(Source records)
Start of Block

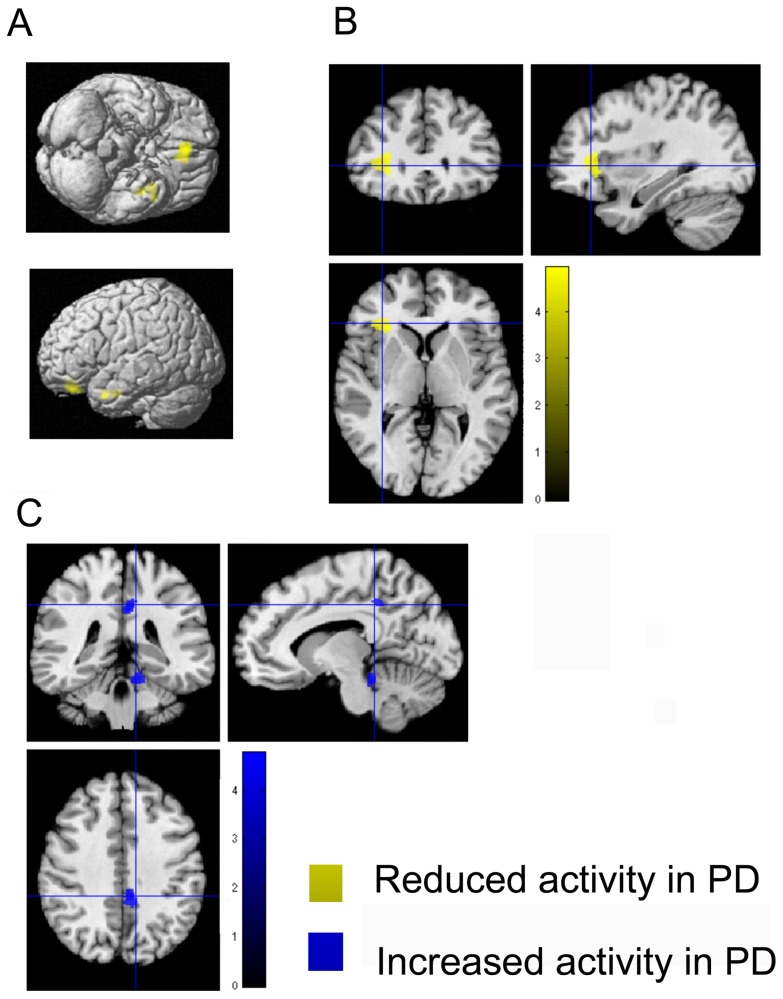
Functional working-memory related correlates in PD and controls during load-related modulation.
A–B) Regions showing significantly lower load-related modulation in PD during the encoding phase A) and delayed recall B). C) Regions showing significantly higher load-related modulation in PD relative to healthy controls during delayed recall. All significant effects are displayed on the MNI single subject template and the color bar represents T-values.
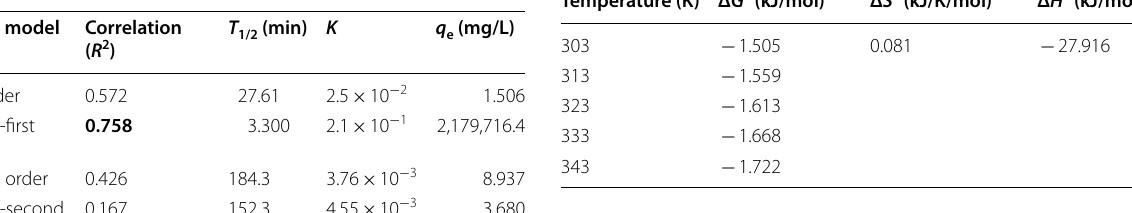
Table 3 Kinetic parameter for hexavalent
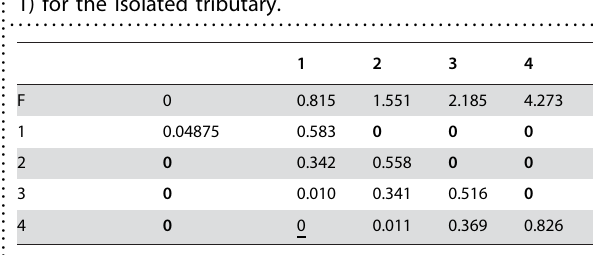
Table 2. Reference matrix describing monthly size-based survivals (1–4, see text for definition) and fecundities (F in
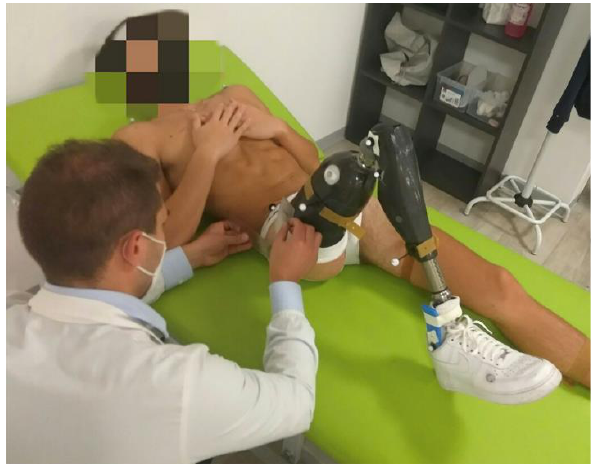
Figure 3: Measurement of hip flexion of the prosthetic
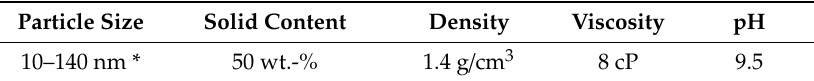
Table 1. Properties of colloidal silica.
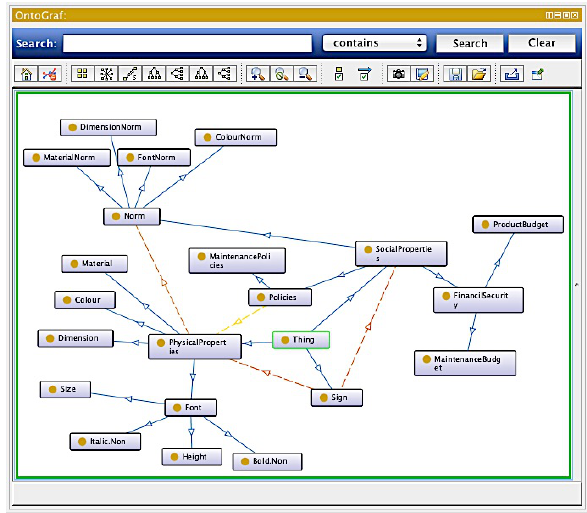
Figure 7. Semantic network of "Sign" (including social and physical properties)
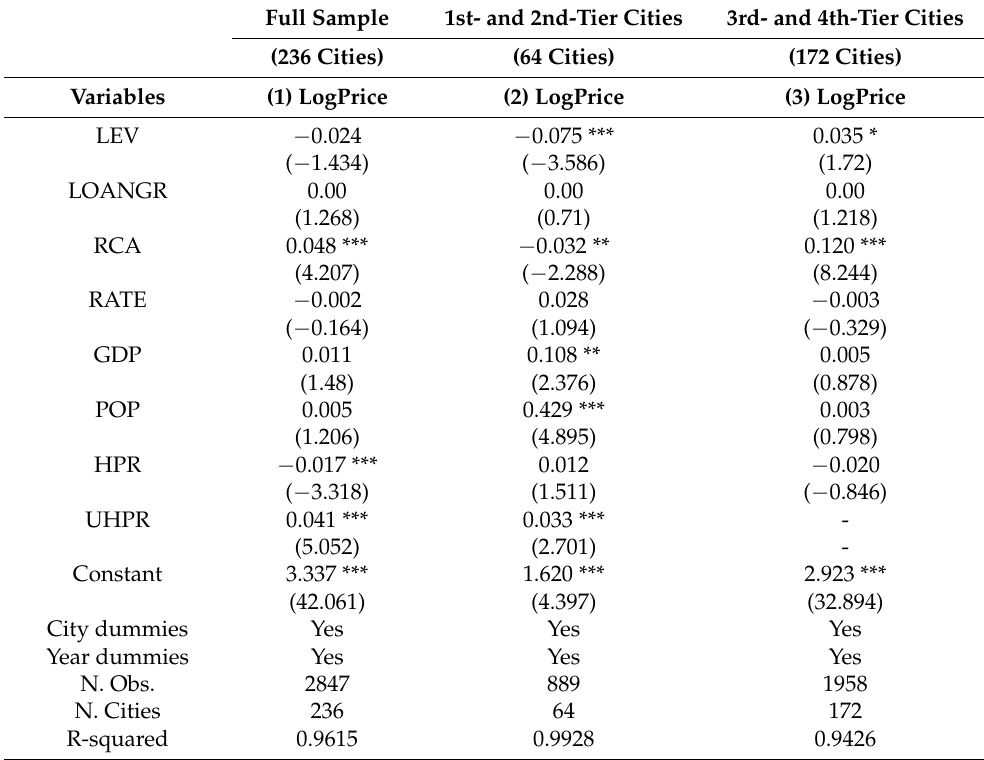
Table 3. Urban leverage and housing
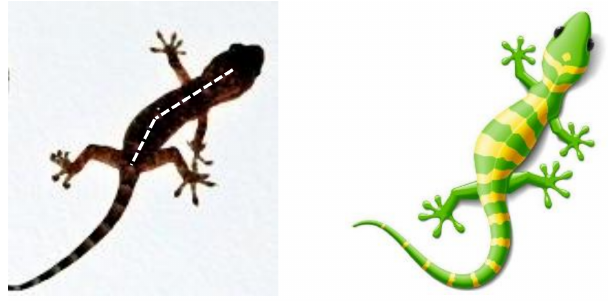
Figure 1. The lizards twist their trunks when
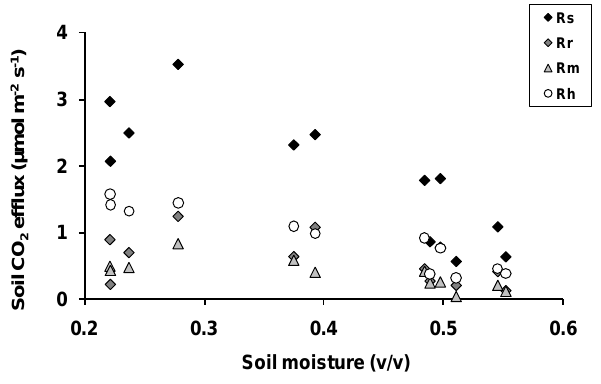
Fig. 6. Monthly average soil respiration ( R s ) and its components, i.e. root ( R r ) , mycorrhizal hyphae ( R m ) and heterotrophic ( R h ) res- piration at the Straits Enclosure, Alice Holt forest during 2010, against the mean volumetric soil moisture content ( v / v ) measured at 6cm mineral soil depth in the individual treatments.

End of Block

**What to do**
Reproduce all lines from the records above that include the word "load".

**Result**
Functional working-memory related correlates in PD and controls during load-related modulation.
A–B) Regions showing significantly lower load-related modulation in PD during the encoding phase A) and delayed recall B). C) Regions showing significantly higher load-related modulation in PD relative to healthy controls during delayed recall. All significant effects are displayed on the MNI single subject template and the color bar represents T-values.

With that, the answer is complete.